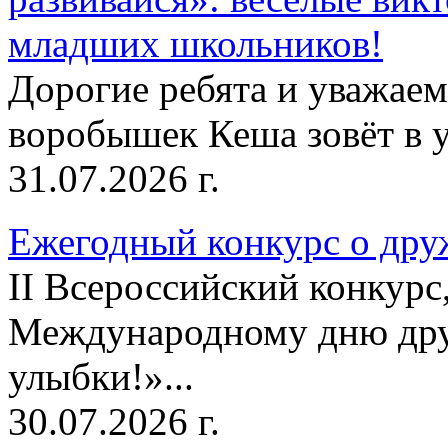
младших школьников!
Дорогие ребята и уважае
воробышек Кеша зовёт в у
31.07.2026 г.
Ежегодный конкурс о друж
II Всероссийский конкур
Международному дню дру
улыбки!»...
30.07.2026 г.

- _WORK ORDER_
Rewrite the listing above with "воробышек" changed to "воробей" and nothing else altered, and leave out the pictures.

- _ANSWER BOX_
младших школьников!
Дорогие ребята и уважае
воробей Кеша зовёт в у
31.07.2026 г.
Ежегодный конкурс о друж
II Всероссийский конкур
Международному дню дру
улыбки!»...
30.07.2026 г.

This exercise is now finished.